WORK INSTRUCTIONS:
Please copy the stretch of the entries below from the line containing "### Calculated Capacities" through the line containing "- 6 images per day limit", including both of those lines and reproducing every line unchanged.

[PROVIDED ENTRIES — start]

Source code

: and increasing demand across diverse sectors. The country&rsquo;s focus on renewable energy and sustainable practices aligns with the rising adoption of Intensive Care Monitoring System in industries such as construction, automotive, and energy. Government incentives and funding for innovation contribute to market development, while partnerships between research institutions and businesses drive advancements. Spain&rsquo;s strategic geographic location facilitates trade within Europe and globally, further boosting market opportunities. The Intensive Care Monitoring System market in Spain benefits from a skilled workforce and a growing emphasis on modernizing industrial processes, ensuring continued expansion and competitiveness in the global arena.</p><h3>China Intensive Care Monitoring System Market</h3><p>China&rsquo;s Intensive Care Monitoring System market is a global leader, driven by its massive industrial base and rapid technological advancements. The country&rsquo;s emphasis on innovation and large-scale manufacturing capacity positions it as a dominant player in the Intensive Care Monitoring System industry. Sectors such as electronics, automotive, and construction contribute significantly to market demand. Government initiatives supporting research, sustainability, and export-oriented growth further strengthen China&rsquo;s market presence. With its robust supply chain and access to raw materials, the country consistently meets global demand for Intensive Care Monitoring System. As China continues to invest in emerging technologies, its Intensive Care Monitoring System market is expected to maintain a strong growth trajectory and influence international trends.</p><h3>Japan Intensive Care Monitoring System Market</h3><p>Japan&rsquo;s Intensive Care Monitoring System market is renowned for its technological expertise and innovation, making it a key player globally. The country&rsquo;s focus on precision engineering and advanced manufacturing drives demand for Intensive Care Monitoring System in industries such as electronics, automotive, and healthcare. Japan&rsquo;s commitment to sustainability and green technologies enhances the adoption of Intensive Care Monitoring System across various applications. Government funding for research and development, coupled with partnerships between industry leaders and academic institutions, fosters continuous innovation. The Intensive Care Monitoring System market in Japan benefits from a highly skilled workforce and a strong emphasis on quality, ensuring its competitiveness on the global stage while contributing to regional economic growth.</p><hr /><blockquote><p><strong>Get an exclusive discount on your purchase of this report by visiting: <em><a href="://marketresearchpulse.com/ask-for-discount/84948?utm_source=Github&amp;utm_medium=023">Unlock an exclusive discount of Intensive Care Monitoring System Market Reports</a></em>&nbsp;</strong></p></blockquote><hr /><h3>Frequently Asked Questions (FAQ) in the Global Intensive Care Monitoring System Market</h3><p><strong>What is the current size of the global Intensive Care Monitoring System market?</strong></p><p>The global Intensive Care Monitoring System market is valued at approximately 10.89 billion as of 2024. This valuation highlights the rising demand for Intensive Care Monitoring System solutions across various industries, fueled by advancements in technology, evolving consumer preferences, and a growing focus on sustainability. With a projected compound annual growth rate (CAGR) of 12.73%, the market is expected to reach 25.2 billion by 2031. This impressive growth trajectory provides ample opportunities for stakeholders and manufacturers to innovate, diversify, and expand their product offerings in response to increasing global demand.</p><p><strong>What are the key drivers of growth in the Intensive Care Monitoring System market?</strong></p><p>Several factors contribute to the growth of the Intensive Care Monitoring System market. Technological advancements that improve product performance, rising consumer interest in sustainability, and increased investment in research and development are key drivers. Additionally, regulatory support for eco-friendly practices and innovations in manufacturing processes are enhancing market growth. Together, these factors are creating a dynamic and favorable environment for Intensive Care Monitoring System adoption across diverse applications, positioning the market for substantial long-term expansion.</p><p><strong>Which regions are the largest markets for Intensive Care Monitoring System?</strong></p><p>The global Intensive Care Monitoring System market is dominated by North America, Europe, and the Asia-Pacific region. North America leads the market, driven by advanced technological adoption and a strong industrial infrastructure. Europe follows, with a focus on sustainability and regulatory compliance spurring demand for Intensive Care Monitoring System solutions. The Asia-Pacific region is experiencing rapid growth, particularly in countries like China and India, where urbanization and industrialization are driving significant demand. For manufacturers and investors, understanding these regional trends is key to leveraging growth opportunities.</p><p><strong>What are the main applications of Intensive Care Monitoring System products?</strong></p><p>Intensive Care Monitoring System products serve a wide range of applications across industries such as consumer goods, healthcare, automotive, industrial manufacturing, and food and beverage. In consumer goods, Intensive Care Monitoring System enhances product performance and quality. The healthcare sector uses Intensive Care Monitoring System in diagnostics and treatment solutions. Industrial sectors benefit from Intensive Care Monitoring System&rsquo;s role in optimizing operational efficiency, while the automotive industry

[PROVIDED ENTRIES — finish]
[PROVIDED ENTRIES — start]

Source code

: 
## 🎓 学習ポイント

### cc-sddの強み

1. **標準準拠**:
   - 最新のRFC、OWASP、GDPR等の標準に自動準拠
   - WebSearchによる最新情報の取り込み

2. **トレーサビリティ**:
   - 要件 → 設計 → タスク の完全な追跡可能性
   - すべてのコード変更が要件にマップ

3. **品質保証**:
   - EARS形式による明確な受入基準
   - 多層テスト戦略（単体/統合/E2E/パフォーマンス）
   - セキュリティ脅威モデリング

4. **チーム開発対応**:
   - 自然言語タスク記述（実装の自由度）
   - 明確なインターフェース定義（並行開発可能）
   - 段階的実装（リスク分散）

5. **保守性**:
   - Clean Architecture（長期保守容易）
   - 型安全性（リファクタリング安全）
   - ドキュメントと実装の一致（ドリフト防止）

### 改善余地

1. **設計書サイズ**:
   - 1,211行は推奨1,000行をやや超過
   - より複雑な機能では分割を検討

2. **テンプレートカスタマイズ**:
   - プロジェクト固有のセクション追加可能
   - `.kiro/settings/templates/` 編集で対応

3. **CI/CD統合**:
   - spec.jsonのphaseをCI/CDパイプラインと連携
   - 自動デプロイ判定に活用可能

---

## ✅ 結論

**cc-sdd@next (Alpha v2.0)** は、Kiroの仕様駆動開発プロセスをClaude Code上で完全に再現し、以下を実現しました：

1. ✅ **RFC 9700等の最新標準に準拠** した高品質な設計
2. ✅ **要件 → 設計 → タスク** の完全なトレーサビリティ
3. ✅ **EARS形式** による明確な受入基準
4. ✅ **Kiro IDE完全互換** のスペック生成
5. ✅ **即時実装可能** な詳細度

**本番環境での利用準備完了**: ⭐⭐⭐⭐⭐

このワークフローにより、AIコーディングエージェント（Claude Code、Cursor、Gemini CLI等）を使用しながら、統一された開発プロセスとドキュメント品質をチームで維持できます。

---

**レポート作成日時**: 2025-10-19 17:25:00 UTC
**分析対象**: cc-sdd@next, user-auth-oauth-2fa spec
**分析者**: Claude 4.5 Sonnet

[PROVIDED ENTRIES — finish]
[PROVIDED ENTRIES — start]

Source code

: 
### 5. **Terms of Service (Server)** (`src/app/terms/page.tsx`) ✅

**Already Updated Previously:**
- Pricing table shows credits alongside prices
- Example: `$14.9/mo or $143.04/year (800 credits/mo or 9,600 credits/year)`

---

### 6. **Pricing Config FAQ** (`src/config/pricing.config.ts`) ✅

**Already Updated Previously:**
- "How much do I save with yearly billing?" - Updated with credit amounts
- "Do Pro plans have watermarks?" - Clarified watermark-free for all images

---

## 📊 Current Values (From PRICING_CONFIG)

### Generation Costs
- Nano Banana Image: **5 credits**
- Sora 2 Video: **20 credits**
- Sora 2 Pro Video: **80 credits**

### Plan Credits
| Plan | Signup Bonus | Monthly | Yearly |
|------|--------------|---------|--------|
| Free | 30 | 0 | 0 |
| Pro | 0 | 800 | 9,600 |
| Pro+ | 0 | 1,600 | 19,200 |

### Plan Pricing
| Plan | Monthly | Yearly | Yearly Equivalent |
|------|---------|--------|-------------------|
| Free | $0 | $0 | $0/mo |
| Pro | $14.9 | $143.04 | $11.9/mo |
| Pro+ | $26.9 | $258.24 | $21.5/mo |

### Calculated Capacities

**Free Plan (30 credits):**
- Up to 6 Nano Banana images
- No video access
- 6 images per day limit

[PROVIDED ENTRIES — finish]

ANSWER:
### Calculated Capacities

**Free Plan (30 credits):**
- Up to 6 Nano Banana images
- No video access
- 6 images per day limit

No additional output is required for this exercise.